ASHBURN, Va. -- The Washington Redskins knew defenses would adjust to what they ran last season. The hard part was making their own adjustments, at least to the extent they might have preferred.
But now that Robert Griffin III has played six games, the offense could start to evolve a little more. It’s among the aspects affected by Griffin missing the offseason after his January knee surgery.
“That’s been one of the problems this year,” ESPN NFL analyst Ron Jaworski said. “The fact that Robert wasn’t available through the offseason to really expand the offense and the preseason, the offense is the same as it was last year … and with the injury, the offense is pretty much the same. Offenses go through maturation. There are things every year that you augment in the offseason. So in a certain degree it stagnated because of the injury. The offense is built around his ability to move.”
With Griffin moving much more the past two games, the offense is starting to have more success. Injuries and red-zone failures hurt them at Dallas, but last week the Redskins scored a season-high 38 points on offense and gained 499 yards, their highest total in four seasons under coach Mike Shanahan. Also, in the lat two weeks they've averaged 5.6 yards per carry while rushing for 425 yards, most in the NFL in that time.
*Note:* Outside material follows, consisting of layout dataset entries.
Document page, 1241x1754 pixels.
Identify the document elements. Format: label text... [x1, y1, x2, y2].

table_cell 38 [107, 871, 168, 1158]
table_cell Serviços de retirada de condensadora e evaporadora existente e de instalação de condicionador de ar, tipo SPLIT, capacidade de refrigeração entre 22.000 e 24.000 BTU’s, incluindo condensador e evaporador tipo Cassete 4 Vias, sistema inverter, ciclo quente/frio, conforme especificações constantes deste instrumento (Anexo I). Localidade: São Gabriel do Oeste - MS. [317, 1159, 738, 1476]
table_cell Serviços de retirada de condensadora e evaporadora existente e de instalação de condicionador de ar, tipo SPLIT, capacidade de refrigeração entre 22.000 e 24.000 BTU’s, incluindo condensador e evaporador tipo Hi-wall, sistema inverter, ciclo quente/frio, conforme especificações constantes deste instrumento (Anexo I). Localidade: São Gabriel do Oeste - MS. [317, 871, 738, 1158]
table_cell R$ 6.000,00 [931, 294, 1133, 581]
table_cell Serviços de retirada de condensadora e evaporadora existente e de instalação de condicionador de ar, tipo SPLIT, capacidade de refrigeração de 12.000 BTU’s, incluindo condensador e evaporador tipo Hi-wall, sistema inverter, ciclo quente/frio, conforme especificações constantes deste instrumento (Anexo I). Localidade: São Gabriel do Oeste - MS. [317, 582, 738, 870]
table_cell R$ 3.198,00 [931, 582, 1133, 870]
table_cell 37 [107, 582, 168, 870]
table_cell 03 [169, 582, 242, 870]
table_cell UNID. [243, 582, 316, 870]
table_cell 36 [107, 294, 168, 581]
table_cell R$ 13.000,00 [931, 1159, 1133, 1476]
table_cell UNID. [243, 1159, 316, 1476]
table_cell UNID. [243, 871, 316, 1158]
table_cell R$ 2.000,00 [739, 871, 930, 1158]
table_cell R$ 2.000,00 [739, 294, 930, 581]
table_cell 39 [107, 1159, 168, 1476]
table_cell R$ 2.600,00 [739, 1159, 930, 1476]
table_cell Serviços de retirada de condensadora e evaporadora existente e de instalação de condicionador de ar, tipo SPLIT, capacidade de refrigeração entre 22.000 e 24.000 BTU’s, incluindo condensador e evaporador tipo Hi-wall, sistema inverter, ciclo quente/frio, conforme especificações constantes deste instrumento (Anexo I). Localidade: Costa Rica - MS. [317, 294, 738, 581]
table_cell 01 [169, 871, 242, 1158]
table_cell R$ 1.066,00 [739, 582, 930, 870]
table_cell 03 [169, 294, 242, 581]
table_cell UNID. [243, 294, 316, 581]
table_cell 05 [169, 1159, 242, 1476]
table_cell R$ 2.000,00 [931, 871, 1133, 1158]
“Any time you don’t have an offseason, there’s going to be some growth in that area,” Shanahan said, “especially when somebody’s coming off of an ACL. You get a chance to see what they can do as time goes on. I think we talked about early – you guys have been asking about the running game – I said, ‘Just be patient and kind of judge us as the year goes on.’ I think the last couple games we’ve had a couple hundred yards each game, and that’s not easily done. So hopefully we can build on that and be a very effective offense.”